Probably an unpopular opinion but I think knife rolls and bags are complete scams and are usually super over priced or just complete trash quality. Ever sense I entered the kitchen ive always been into chef gear, getting the most efficient knives and tools for each task, the most comfortable...




www.kitchenknifeforums.com





Worth a skim for other options too.


----------



## parbaked (Aug 4, 2020)

It looks too big to fit in a bag and I hate plastic buckles.

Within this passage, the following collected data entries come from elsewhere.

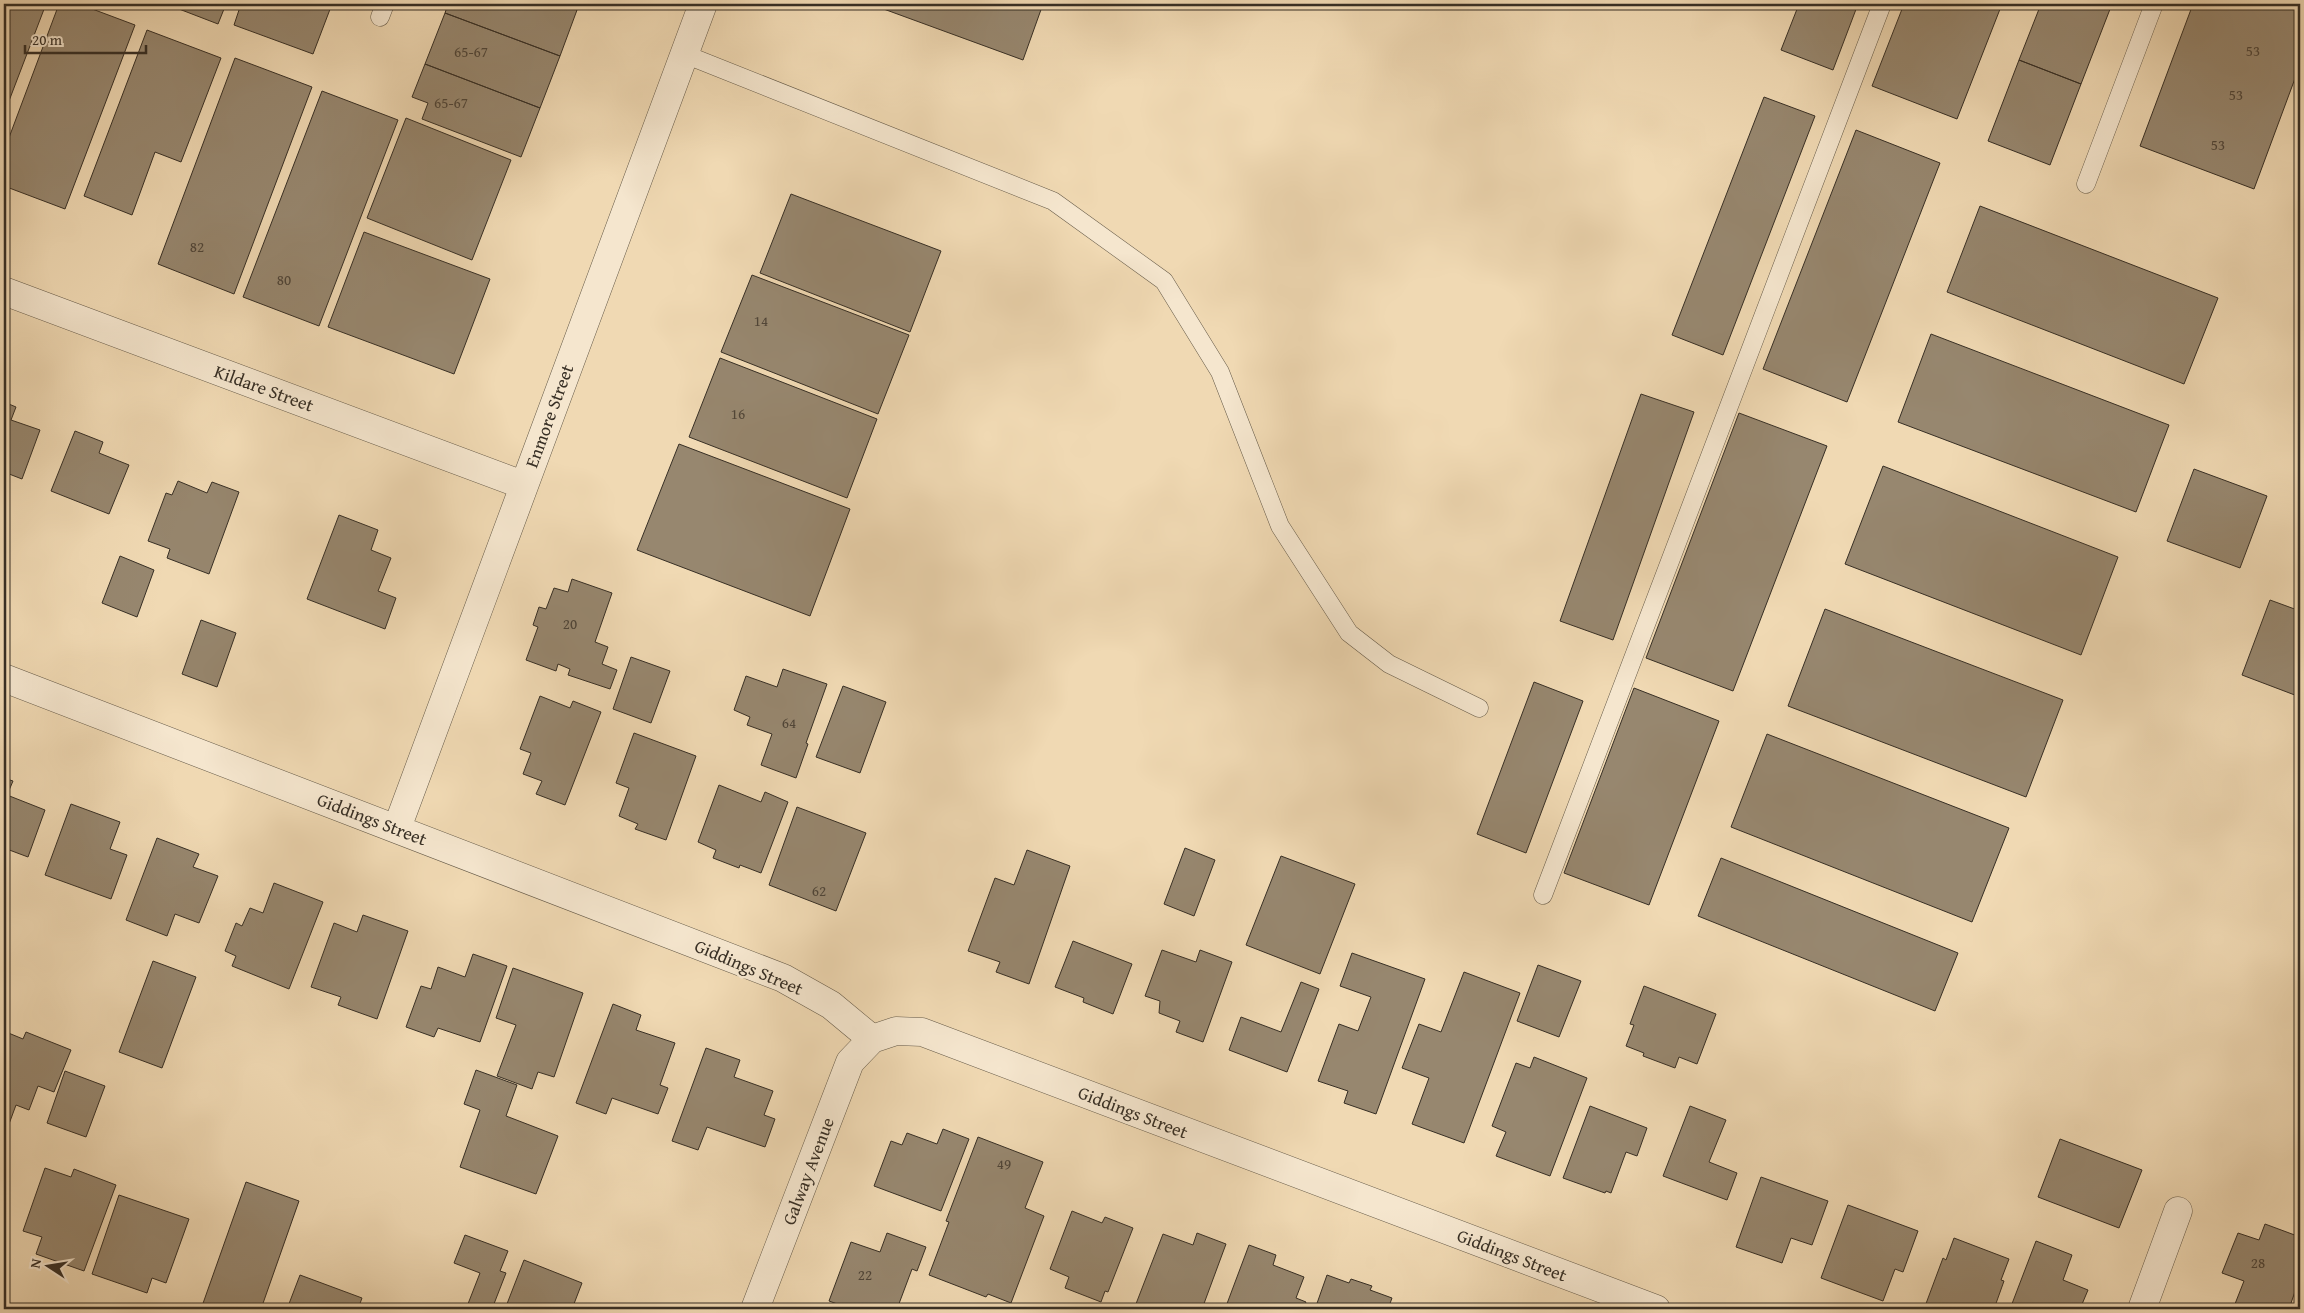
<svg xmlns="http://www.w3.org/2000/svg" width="2304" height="1313" viewBox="0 0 2304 1313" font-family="'Gentium Book Plus',serif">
<rect width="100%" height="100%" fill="#f0d9b3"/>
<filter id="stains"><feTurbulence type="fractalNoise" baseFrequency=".004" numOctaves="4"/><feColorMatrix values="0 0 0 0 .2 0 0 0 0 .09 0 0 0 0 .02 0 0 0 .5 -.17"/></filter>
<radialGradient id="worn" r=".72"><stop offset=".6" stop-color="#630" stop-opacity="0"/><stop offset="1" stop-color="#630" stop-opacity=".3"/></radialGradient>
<!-- building -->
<path fill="#97876f" stroke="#372f25" d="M4 4H46L4 114Z
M59 4H79L135 25 65 209 4 186V151Z
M166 4H226L218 24Z
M241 4H332L313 54 234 25Z
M448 4H560L577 10 560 56 445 13Z
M560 4H580L577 10Z
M870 4H1043L1023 60Z
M1799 4H1858L1833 70 1781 50Z
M1904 4H2002L1957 119 1872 86Z
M2041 4H2112L2081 84 2019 60Z
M2193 4H2300V65L2254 189 2140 146Z
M445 13 560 56 540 108 425 64Z
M147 30 221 58 181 162 155 152 132 215 84 196Z
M235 58 312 87 234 294 158 264Z
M2019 60 2081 84 2050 165 1988 141Z
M425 64 540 108 521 157 422 119 428 103 412 97Z
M322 91 398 120 319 326 243 297Z
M1764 97 1815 116 1723 355 1672 335Z
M406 118 511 160 472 260 367 218Z
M1856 130 1940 163 1847 402 1763 369Z
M791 194 941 251 910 332 760 273Z
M1980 206 2218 298 2184 384 1947 292Z
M364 232 490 279 454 374 328 327Z
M752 275 909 335 878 414 721 352Z
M1931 334 2169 425 2136 512 1898 422Z
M720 358 877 419 847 498 689 437Z
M1641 394 1694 412 1613 640 1560 621Z
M4 402 16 407 11 420 40 430 22 479 4 472Z
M1739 413 1827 446 1733 691 1646 658Z
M75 431 103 442 99 453 129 465 109 514 51 491Z
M679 444 850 509 810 616 637 550Z
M1883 466 2118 557 2081 655 1845 564Z
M2194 469 2267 496 2240 568 2167 541Z
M178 481 207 493 212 482 239 492 209 574 167 558 170 549 148 541 166 493 172 495Z
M339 515 378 530 371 550 391 558 378 591 396 598 385 629 307 599Z
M120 556 154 570 137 617 102 603Z
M572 579 612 593 595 642 608 647 602 664 617 670 610 689 568 675 570 669 558 664 556 671 526 660 538 627 533 625 539 607 546 609 554 588 568 592Z
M2270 600 2300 611V697L2242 675Z
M1825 609 2063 700 2026 797 1788 706Z
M201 620 236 633 217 687 182 674Z
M631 657 670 671 651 723 613 709Z
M783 669 827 684 806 743 808 744 796 778 761 765 772 734 747 725 750 717 734 710 746 676 777 687Z
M1534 682 1583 701 1526 853 1477 834Z
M843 686 886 702 860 773 816 757Z
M1634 688 1719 721 1649 905 1564 873Z
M540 696 570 708 573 701 601 712 565 805 536 794 542 781 523 774 531 753 520 749Z
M634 733 696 756 666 840 635 829 638 824 619 816 629 788 616 783Z
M1767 734 2009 828 1972 922 1731 827Z
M4 778 13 781 7 795 45 810 28 857 4 848Z
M719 785 761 802 765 792 788 802 761 873 740 865 739 868 713 858 716 850 698 842Z
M71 804 120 822 110 849 127 855 111 899 45 875Z
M797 807 866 833 836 911 769 885Z
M157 838 199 854 193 867 218 876 199 923 175 914 167 936 126 920Z
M1185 848 1215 860 1194 916 1164 904Z
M1027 850 1070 866 1029 984 996 972 1000 962 968 951 995 878 1014 885Z
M1281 856 1355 884 1320 974 1246 945Z
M1721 858 1958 953 1935 1011 1698 916Z
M274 883 323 902 289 989 232 966 236 956 225 951 236 923 242 926 250 908 263 913Z
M363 915 408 931 377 1019 338 1005 341 997 311 987 334 923 357 932Z
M1073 941 1132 964 1113 1014 1083 1002 1084 998 1055 987Z
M1162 950 1196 962 1200 950 1232 962 1203 1042 1176 1032 1180 1021 1159 1013 1160 1001 1145 996Z
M1352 953 1425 979 1376 1114 1344 1103 1348 1091 1318 1081 1339 1024 1358 1031 1371 997 1340 986Z
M473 954 507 966 480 1042 438 1028 434 1037 406 1027 421 986 431 989 438 967 465 977Z
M153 961 196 977 162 1068 119 1052Z
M1538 965 1581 981 1559 1037 1517 1021Z
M513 968 583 993 554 1077 538 1072 532 1089 497 1076 516 1025 496 1018Z
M1464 972 1520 993 1464 1143 1412 1124 1429 1078 1402 1068 1419 1024 1441 1032Z
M1301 982 1319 989 1287 1072 1229 1050 1241 1017 1281 1032Z
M1644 986 1716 1014 1697 1064 1679 1057 1675 1068 1643 1056 1644 1053 1626 1046 1634 1025 1630 1024Z
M613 1004 641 1015 636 1030 675 1043 660 1085 668 1088 658 1114 612 1098 606 1114 576 1103Z
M6 1032 23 1039 26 1032 71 1050 54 1092 38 1086 29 1110 16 1105 9 1124 4 1121V1037Z
M706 1048 740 1060 734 1077 773 1091 764 1115 775 1119 765 1147 707 1127 698 1150 672 1141Z
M1534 1057 1587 1078 1550 1176 1496 1156 1506 1132 1492 1126 1516 1063 1530 1068Z
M476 1070 517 1085 506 1116 558 1136 536 1194 460 1167 480 1110 464 1104Z
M65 1071 105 1086 86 1137 47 1123Z
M1590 1106 1647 1128 1637 1156 1626 1152 1611 1193 1606 1191 1605 1193 1563 1178Z
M1690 1106 1726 1120 1709 1162 1737 1173 1727 1200 1663 1176Z
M943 1129 969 1139 941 1211 874 1186 891 1141 902 1145 907 1133 937 1144Z
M978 1137 1043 1162 1025 1208 1044 1216 1011 1303 988 1294 986 1297 929 1275 949 1222 946 1221Z
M2060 1139 2142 1170 2119 1228 2038 1197Z
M4 1140 9 1142 4 1157Z
M45 1168 71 1177 74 1169 116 1185 84 1271 36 1254 42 1237 23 1231Z
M1761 1177 1828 1201 1812 1245 1791 1238 1782 1263 1736 1247Z
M246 1182 299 1201 261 1309H201Z
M119 1195 189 1219 166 1283 152 1278 147 1293 92 1274Z
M1848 1205 1918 1231 1903 1272 1895 1269 1883 1301 1821 1278Z
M1072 1211 1102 1223 1105 1217 1133 1228 1108 1292 1105 1291 1101 1302 1065 1288 1069 1277 1050 1269Z
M2265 1224 2300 1237V1277L2289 1309 2283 1307 2282 1309H2233L2244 1281 2222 1273 2238 1233 2259 1240Z
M887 1233 926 1247 917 1271 912 1269 897 1309H851L829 1301 851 1242 880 1252Z
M1197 1233 1226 1244 1202 1309H1134L1163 1234 1193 1245Z
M465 1235 508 1251 500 1271 506 1273 492 1309H466L480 1273 454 1263Z
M1954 1238 2009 1259 2001 1280 2004 1281 1994 1309H1924L1943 1258 1946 1260Z
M2036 1241 2072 1255 2063 1280 2088 1290 2080 1309H2010Z
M1249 1245 1276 1255 1273 1265 1304 1277 1296 1298 1306 1302 1303 1309H1225Z
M524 1260 582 1283 572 1309H505Z
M300 1275 362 1298 358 1309H287Z
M1327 1275 1349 1283 1351 1279 1372 1286 1370 1290 1392 1298 1388 1309H1315Z
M394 1304 409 1309H392Z"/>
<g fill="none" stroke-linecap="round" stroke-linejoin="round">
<!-- lane casing -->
<g stroke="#655a48" stroke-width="19">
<path id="lane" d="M380 17 385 4
M684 54 1053 201 1164 281 1220 372 1280 526 1349 633 1389 664 1479 708
M2086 184 2154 4
M1543 895 1882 4"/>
</g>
<!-- street casing -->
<g stroke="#655a48" stroke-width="29">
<path id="street" d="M4 291 523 485
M4 678 783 978 831 1005 872 1039 896 1031 922 1032 1656 1309
M397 828 703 4
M755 1309 850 1062 872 1039
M2142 1309 2178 1211"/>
</g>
<!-- lane -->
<use href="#lane" stroke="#f5e6ce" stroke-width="18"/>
<!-- street -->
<use href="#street" stroke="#f5e6ce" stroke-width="28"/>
</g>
<g text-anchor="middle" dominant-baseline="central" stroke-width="5" stroke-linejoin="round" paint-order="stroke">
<!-- number labels -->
<g font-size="15" fill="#4f4538">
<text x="2253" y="50">53</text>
<text x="471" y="51">65-67</text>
<text x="2236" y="94">53</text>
<text x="451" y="102">65-67</text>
<text x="2218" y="144">53</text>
<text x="197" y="246">82</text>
<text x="284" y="279">80</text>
<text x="761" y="320">14</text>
<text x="738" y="413">16</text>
<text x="570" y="623">20</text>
<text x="789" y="722">64</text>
<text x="819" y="890">62</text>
<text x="1004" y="1163">49</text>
<text x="2258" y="1262">28</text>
<text x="865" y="1274">22</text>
</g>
<!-- street labels -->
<g font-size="18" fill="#372f25" stroke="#f5e6ce">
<text transform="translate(264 388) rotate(20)">Kildare Street</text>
<text transform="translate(549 416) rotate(-70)">Enmore Street</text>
<text transform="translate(372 819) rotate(21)">Giddings Street</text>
<text transform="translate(749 967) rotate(23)">Giddings Street</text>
<text transform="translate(1133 1112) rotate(21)">Giddings Street</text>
<text transform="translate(808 1171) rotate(-69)">Galway Avenue</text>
<text transform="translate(1512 1255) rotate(21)">Giddings Street</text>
</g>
</g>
<!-- margin -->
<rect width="2304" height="1313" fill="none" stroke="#f0d9b3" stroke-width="20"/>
<rect x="5" y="5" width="2294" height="1303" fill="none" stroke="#372f25" stroke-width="2.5"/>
<rect x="10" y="10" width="2284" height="1293" fill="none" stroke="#372f25"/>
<!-- north arrow -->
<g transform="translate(48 1266) rotate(282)" stroke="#f5e6ce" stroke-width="4" paint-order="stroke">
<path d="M0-4L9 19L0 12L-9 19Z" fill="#372f25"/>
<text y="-8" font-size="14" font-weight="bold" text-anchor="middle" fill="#372f25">N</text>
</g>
<!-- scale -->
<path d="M25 45v8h121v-8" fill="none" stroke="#372f25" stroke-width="2.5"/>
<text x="32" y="45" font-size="15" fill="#372f25" stroke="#f5e6ce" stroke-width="4" paint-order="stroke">20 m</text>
<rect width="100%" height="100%" filter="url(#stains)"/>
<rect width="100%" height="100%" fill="url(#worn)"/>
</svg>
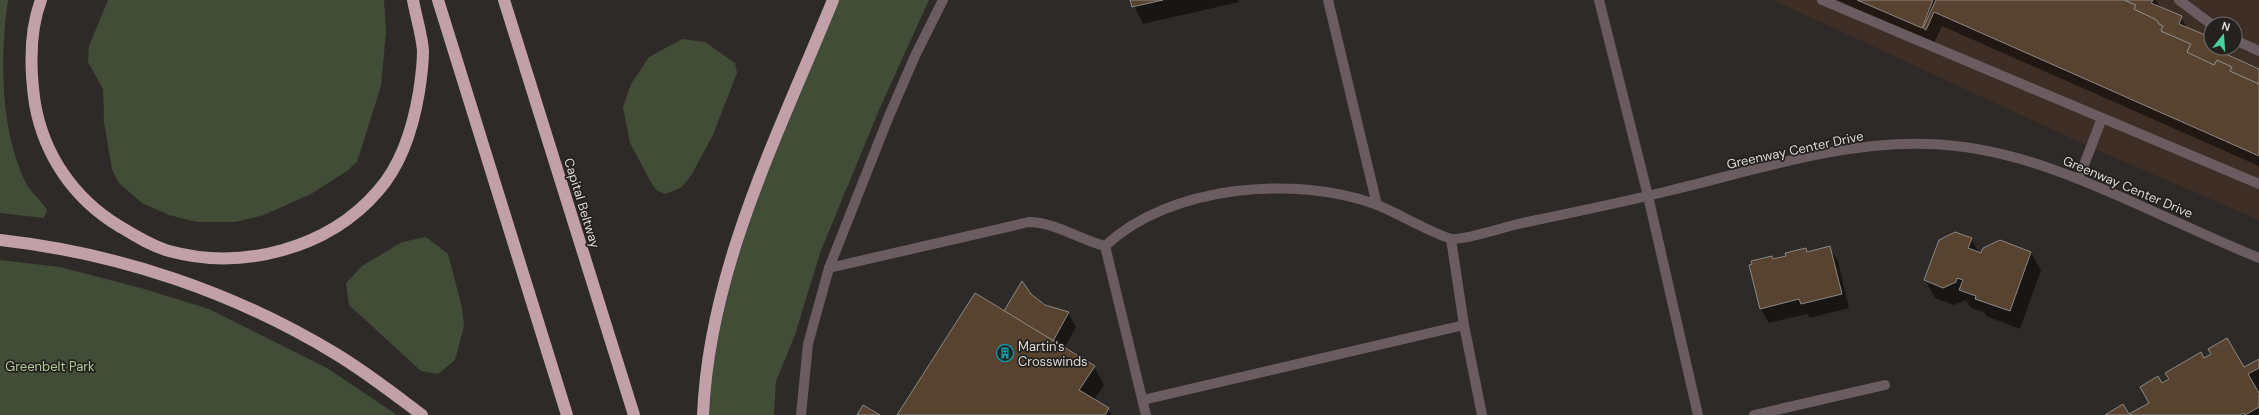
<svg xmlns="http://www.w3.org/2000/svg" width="2259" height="415" viewBox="0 0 2259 415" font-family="'DM Sans',sans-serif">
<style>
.commercial{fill:#3f2e25;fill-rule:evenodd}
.green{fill:#414d36}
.shadow{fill:#0007;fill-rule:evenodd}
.building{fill:#574330;stroke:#8c8884}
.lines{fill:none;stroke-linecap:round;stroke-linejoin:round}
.minor{stroke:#6a5c60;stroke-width:10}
.highway{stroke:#c1a0a9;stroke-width:12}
.labels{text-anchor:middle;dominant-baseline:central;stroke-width:3.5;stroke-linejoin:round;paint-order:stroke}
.street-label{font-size:13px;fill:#dddbd9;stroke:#24211e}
.poi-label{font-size:13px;fill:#dddbd9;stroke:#24211e;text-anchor:start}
.park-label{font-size:13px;fill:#afc999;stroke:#24211e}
</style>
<rect width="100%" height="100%" fill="#2e2a27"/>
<path class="commercial" d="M1773 0H2259V220L2090 147ZM2211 24H2235V48H2211Z"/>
<g class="green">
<path d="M0 0H8C0 55 0 129 25 181 30 192 41 200 47 210L44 218 0 213Z"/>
<polygon points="108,0 384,0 386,32 381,86 357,162 347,171 311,194 264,215 235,222 197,222 169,215 142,203 119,183 112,170 104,122 103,89 88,62 89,46"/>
<polygon points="833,0 929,0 879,110 820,253 795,335 776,381 774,415 703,415 728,274"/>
<polygon points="682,39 705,42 735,63 737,73 713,135 692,174 682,187 666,194 658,191 653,186 630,143 623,107 631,84 649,57"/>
<polygon points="426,237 448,254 462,308 464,326 455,360 438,374 421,371 349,305 346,283 362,266 402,242"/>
<polygon points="0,260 60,267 141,288 209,309 327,368 397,415 0,415"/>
</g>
<g class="shadow">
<polygon points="1131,0 1238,0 1239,2 1143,24"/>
<polygon points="1837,0 2156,0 2161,8 2181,17 2188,29 2209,38 2211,48 2259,70 2259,166 1942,26 1934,43 1931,40 1930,41"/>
<polygon points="1971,239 1980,254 2031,252 2041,270 2020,329 1986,316 1984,312 1971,308 1966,300 1954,305 1935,298 1925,280"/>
<polygon points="1829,247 1838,261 1849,308 1810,318 1807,314 1769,323 1761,309 1773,260 1805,249 1807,252"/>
<path d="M1030 294 1045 306 1068 313 1076 327 1064 349 1094 367 1104 385 1094 400 1108 409 1112 415H898L1004 312ZM1017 317 1058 342 1057 344Z"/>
<polygon points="2204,359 2244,369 2259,361 2259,391 2257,392 2259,415 2130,415 2151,404 2162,384"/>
</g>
<g class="building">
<polygon points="1130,0 1163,0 1132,7"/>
<polygon points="1857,0 1933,0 1922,28"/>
<polygon points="1936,0 2124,0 2136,5 2134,9 2157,20 2159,24 2163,26 2161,31 2191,44 2187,52 2214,65 2217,60 2232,67 2230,71 2259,84 2259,156 1934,12 1926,30 1923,28"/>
<polygon points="2124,0 2153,0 2151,3 2182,16 2179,24 2210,37 2206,45 2259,69 2259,84 2230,71 2232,67 2217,60 2214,65 2187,52 2191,44 2161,31 2163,26 2159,24 2157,20 2134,9 2136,5"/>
<polygon points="1955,232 1972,238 1968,248 1981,253 1983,248 2000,240 2031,252 2010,311 1975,299 1976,296 1959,290 1963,280 1957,278 1956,282 1943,288 1924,280 1939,240"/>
<polygon points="1830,246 1842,294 1801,304 1799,299 1760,309 1749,265 1752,264 1751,261 1772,256 1773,259 1786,256 1785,253 1806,248 1807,252"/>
<polygon points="1022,281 1031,294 1045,305 1069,312 1053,341 1004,311"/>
<polygon points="975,293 1095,366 1079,390 1109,408 1105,415 897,415"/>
<polygon points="2227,338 2244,367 2259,359 2259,368 2248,374 2259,393 2259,407 2245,415 2244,413 2240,415 2105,415 2123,404 2129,414 2149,403 2140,387 2158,376 2162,383 2169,379 2165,373 2201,352 2204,358 2211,354 2208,349"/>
<polygon points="863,405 880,415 857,415"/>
</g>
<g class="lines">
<g class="minor">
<polyline points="1328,0 1377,205"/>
<polyline points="1599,0 1648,196 1698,415"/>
<polyline points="1822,0 2259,184"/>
<polyline points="2179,0 2211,24"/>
<polyline points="2235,40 2259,51"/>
<polyline points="2079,178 2102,118"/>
<polyline points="1451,239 1464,325 1482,415"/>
<polyline points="1105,246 1146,415"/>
<path d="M829 268 1029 222C1055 222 1080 240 1105 246 1170 185 1294 175 1375 204 1392 210 1440 238 1453 239 1468 239 1501 228 1518 224 1569 213 1621 203 1672 190 1756 170 1842 141 1928 144 2003 146 2070 174 2137 204 2177 222 2218 241 2259 258"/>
<polyline points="1143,400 1464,325"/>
<polyline points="801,415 808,344 829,268 889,116 915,56 943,0"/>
<polyline points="1754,415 1885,385"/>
</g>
<g class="highway">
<path d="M41 0C29 32 30 70 35 104 44 155 74 199 119 226 134 235 151 246 169 251 242 271 328 249 378 191 402 164 413 128 419 92 421 79 423 65 423 51 422 35 416 17 413 0"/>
<polyline points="438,0 567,415"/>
<polyline points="504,0 634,415"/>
<path d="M0 240C118 253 234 292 336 354 366 372 394 394 422 415"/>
<path d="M703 415C709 269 779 133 833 0"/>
</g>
</g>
<defs>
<g id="building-ring" transform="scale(0.9)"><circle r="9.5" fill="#24211e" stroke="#0f9aa8" stroke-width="1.5"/><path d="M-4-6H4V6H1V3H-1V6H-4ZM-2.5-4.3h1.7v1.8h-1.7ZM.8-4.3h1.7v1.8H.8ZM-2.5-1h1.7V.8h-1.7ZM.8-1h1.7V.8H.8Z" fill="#0f9aa8"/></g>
</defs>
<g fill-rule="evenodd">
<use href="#building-ring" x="1005" y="353"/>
</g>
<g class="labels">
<g class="street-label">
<text transform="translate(1795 150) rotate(-12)">Greenway Center Drive</text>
<text transform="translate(2128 187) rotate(23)">Greenway Center Drive</text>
<text transform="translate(582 203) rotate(73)">Capital Beltway</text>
</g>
<g class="poi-label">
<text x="1018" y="346">Martin's<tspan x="1018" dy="15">Crosswinds</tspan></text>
</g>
<g class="park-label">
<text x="50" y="366">Greenbelt Park</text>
</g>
</g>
<g transform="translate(2223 36) rotate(17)"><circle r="19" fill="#24211e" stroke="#6e6b69"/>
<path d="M0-3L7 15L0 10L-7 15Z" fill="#45d49f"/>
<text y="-6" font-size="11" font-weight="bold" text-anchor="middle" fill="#dddbd9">N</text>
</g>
</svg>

This "review" details the features, but I couldn't last 10 mins...
:


----------



## Matt Zilliox (Aug 4, 2020)

my chrome messenger bag for cycling is amazing, so im sure their other products are legit


----------



## crockerculinary (Aug 4, 2020)

I’ve got a handful of these at the shop, and I think they’re pretty nice. I was a 365 day a year, all weather bike guy for a long time and I fully endorse chrome bags for life. I hate following hipster trends, but these became a trend for a damn good reason. All their stuff is super well made, and the knife bag is no exception.
There are a couple quirks/features to the bag, but the only real negative ive heard about this bag is it doesn’t have a shoulder strap, but i always carry my knife bag in my big main bag, or in the car, so it wouldn’t bother me. I actually like the fact that theres not a strap always flopping around as you try to store it undercounter. I think it’s a nice compromise on size- big enough it allows you to carry a good bit of stuff, but without feeling too bulky. If you’re the type of person who carries 40 knives and a whole kitchen around with you, it may be too limiting.
The other quirks/features that some people seem to like and annoy others-
)Too many snaps and zippers to get into the bag- definitely protects, but annoying if you just want quick access to your spatula
)The offset handle- meant to counter balance when it’s full of gear, but it probably depends what’s in your bag, so may not balance well. If you’re carrying it when getting to and from work like a briefcase I could see it being an issue, but if you’re just carrying it from your bag to your station, not so much.
For 125 I think it’s a pretty solid option.


----------



## KrnSeoulja (Aug 4, 2020)

Thank you all for your feedback!!! Great reads!!


----------